EXTRACT TO READ =
******************************

# Winter storage



## roy (Jun 1, 2010)

Thought i posted this but can;t find it, sorry if i'm duplicating:
There is no winter stroage facility within hours of my place, & the 2 car garage is already in use. Thinking bout buying one of those temporary shelters, kind of a tough tent material.
Other than sealing up the enclosure, covering the 06 with a good car cover.
-Put plastic floor down, jack her up, remove wheels & bag the discs or would baggin the discs, cause a condensation problem?
-dump in fuel stablizer
- Interior - moth balls or other rodent deterrent.
Oil/rad levels, any other underhood stuff i should do?
Drain the rad or just a strong anti-freeze mix is better?
Buddy says leave the wheels on, jack her up with wheels just touching wooden planks to pull mosture away from tires.(i'd rather pull the rims/tires)
Other than being damn cold, the enclosure will be totally sealed.
any other tips, suggestions?
Thanks for any tips, boys


----------



## Rukee (Feb 8, 2007)

I fill the tank and cover her up. I don't use fuel additive as it's not needed if the tank is full and it's just over the winter. 
Use dryer sheets, they work just as good and smell alot better.
Don't drain the anti-freeze, the water pump seals could dry up.


----------



## 68greengoat (Sep 15, 2005)

******************************

WORK TASK A = In the winter storage thread, what does Rukee say could happen if the anti-freeze is drained?
The entries below have no connection to the storage thread.

******************************

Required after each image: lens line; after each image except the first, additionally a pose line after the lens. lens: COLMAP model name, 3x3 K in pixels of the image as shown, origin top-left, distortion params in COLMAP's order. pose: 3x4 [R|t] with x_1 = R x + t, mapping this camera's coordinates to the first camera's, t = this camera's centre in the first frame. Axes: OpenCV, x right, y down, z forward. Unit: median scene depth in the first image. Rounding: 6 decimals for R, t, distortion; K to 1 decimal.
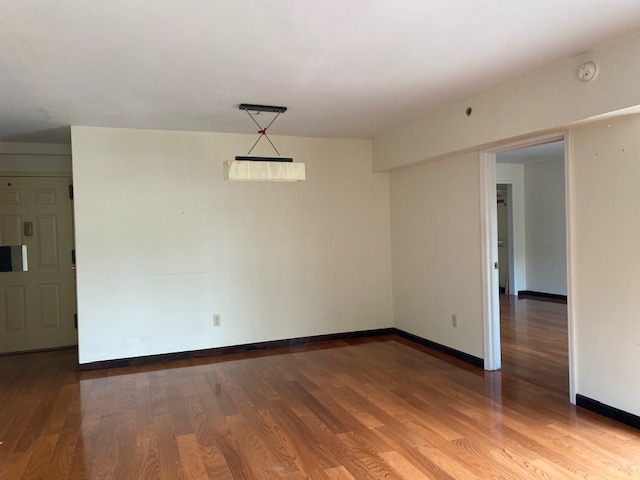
lens RADIAL K [[497.3, 0, 309.3], [0, 497.3, 239.7], [0, 0, 1]] dist [0.059714, -0.069175]
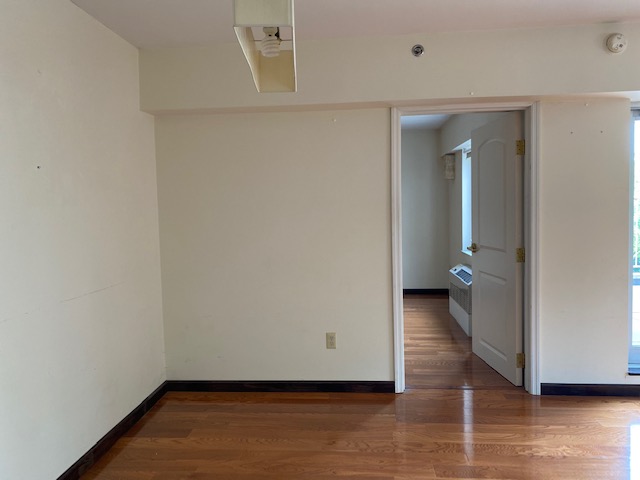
lens RADIAL K [[497.3, 0, 309.3], [0, 497.3, 239.7], [0, 0, 1]] dist [0.059714, -0.069175]
pose [[0.409149, -0.045705, 0.911322, -0.406182], [0.031913, 0.998851, 0.035767, -0.010599], [-0.911910, 0.014449, 0.410137, 0.810629]]
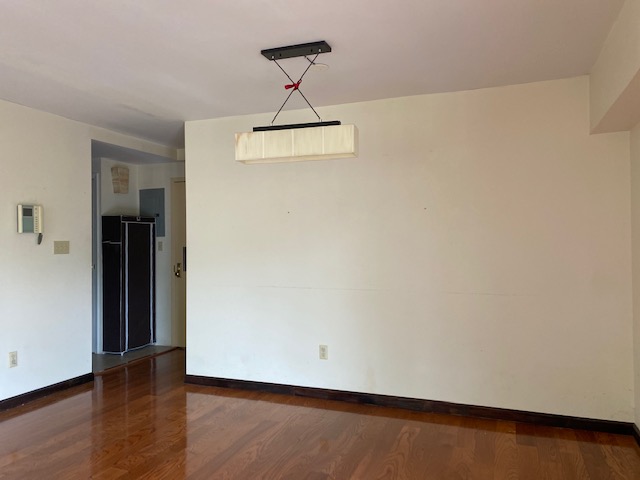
lens RADIAL K [[494.6, 0, 296.2], [0, 494.6, 227.4], [0, 0, 1]] dist [0.042917, -0.084576]
pose [[0.739684, 0.004219, -0.672942, 0.352005], [-0.030598, 0.999157, -0.027368, -0.006739], [0.672259, 0.040834, 0.739189, 0.500545]]
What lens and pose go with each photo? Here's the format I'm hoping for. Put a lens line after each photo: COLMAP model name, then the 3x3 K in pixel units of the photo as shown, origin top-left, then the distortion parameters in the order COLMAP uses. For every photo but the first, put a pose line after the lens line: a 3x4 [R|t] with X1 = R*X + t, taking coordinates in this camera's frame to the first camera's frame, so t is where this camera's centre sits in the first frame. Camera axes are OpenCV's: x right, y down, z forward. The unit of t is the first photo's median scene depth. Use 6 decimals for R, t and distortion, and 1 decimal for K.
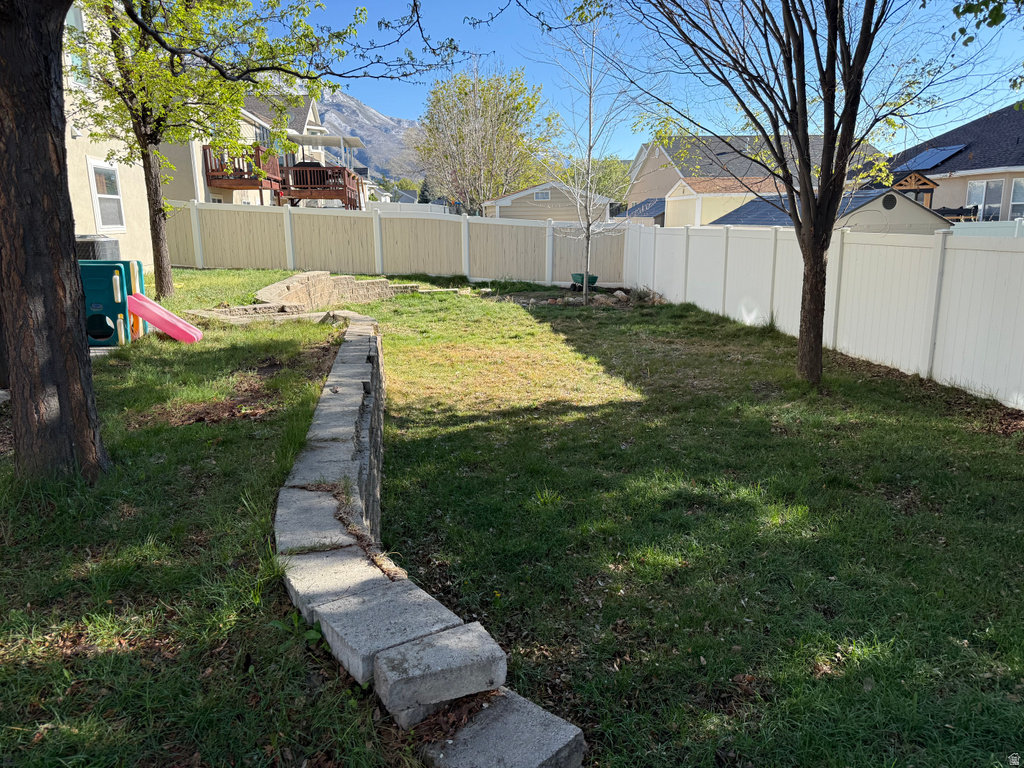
lens RADIAL K [[722.6, 0, 516.2], [0, 722.6, 391.2], [0, 0, 1]] dist [0.031117, -0.005083]
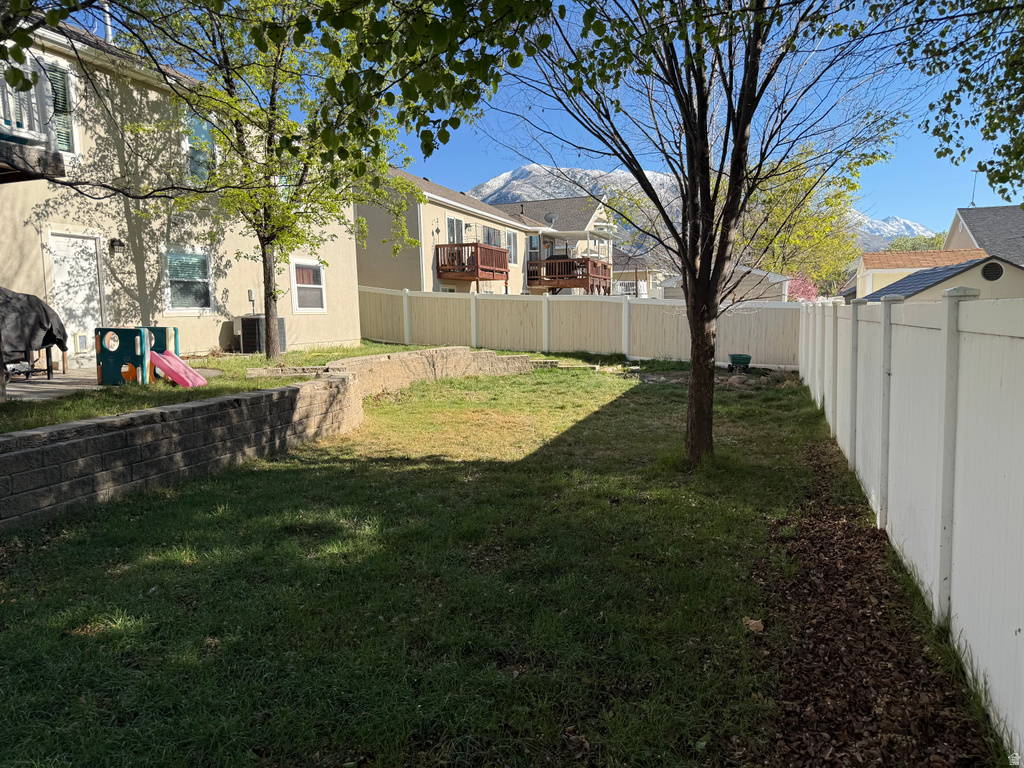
lens RADIAL K [[722.6, 0, 517.5], [0, 722.6, 380.4], [0, 0, 1]] dist [0.031117, -0.005083]
pose [[0.902183, 0.031170, -0.430225, 0.239354], [-0.088156, 0.989658, -0.113163, 0.006367], [0.422249, 0.140021, 0.895601, 0.024240]]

******************************

WORK TASK B = Put the entries, everything from the start of the entries down to the line containing "0.040834, 0.739189, 0.500545]]", into a two-column CSV with the columns instruction and output. Give one row per entry, with its text and its answer each in a single quoted field and line breaks replaced by spaces, and leave the pictures out.

TASK OUTPUT A = The water pump seals could dry up.

TASK OUTPUT B =
instruction,output
"Required after each image: lens line; after each image except the first, additionally a pose line after the lens. lens: COLMAP model name, 3x3 K in pixels of the image as shown, origin top-left, distortion params in COLMAP's order. pose: 3x4 [R|t] with x_1 = R x + t, mapping this camera's coordinates to the first camera's, t = this camera's centre in the first frame. Axes: OpenCV, x right, y down, z forward. Unit: median scene depth in the first image. Rounding: 6 decimals for R, t, distortion; K to 1 decimal.","lens RADIAL K [[497.3, 0, 309.3], [0, 497.3, 239.7], [0, 0, 1]] dist [0.059714, -0.069175] lens RADIAL K [[497.3, 0, 309.3], [0, 497.3, 239.7], [0, 0, 1]] dist [0.059714, -0.069175] pose [[0.409149, -0.045705, 0.911322, -0.406182], [0.031913, 0.998851, 0.035767, -0.010599], [-0.911910, 0.014449, 0.410137, 0.810629]] lens RADIAL K [[494.6, 0, 296.2], [0, 494.6, 227.4], [0, 0, 1]] dist [0.042917, -0.084576] pose [[0.739684, 0.004219, -0.672942, 0.352005], [-0.030598, 0.999157, -0.027368, -0.006739], [0.672259, 0.040834, 0.739189, 0.500545]]"